Scene comparison data
^^^^^^^^^^^^^^^^

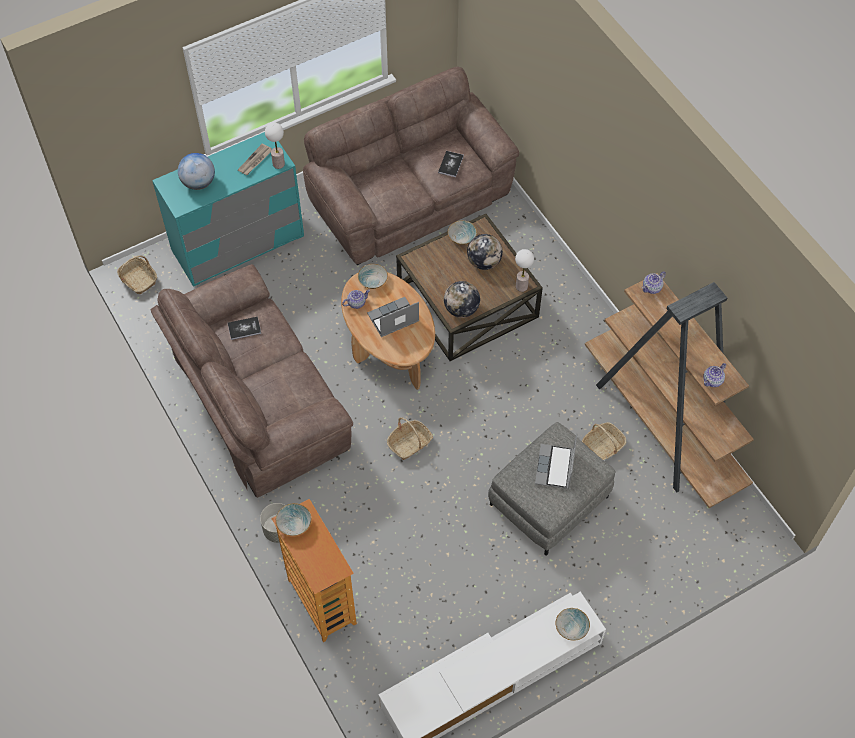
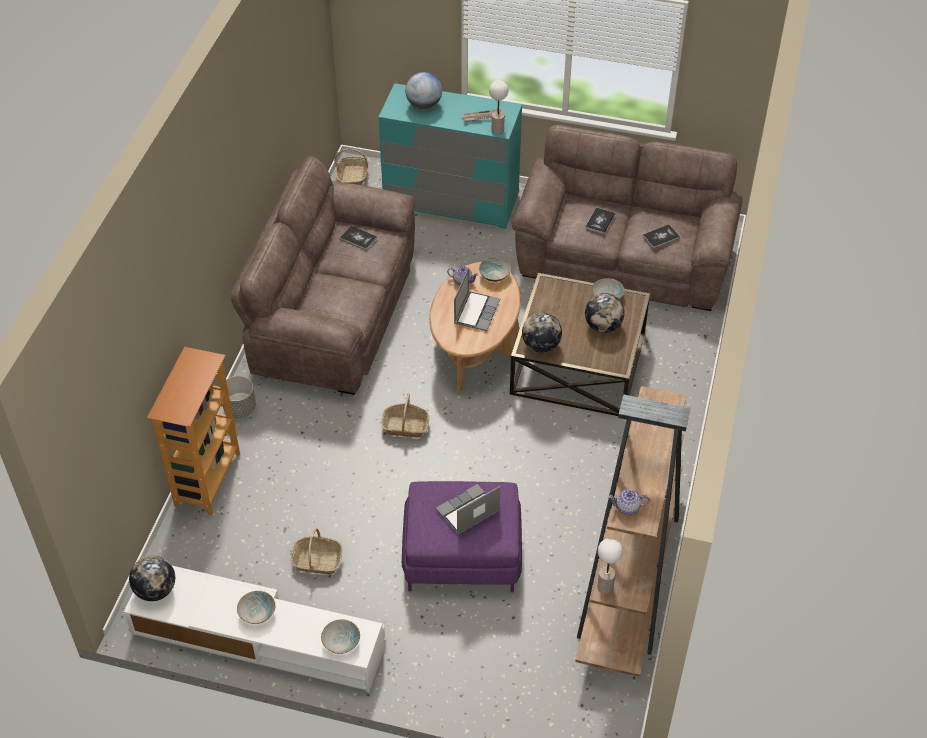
camera: 45 degrees right, 10 degrees down
(294, 524) = (194, 362): bowl -> bowl (257, 613)
(393, 319) = (476, 311): laptop -> laptop turned 90 degrees clockwise
(397, 183) = (600, 221): none -> book
(410, 710) = (155, 590): none -> globe
(521, 286) = (611, 365): table lamp -> table lamp (605, 586)
(549, 501) = (461, 555): grey ottoman -> purple ottoman
(602, 447) = (556, 552): basket -> basket (317, 561)
(652, 288) = (666, 402): teapot -> none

^^^^^^^^^^^^^^^^

◆ **REQUIRED WORK**: Could you restate, word for word, every line from the one containing "(602, 447) = (556, 552): basket" through the last line of the records above, and nothing more?

◆ **OUTPUT OF THE TASK**:
(602, 447) = (556, 552): basket -> basket (317, 561)
(652, 288) = (666, 402): teapot -> none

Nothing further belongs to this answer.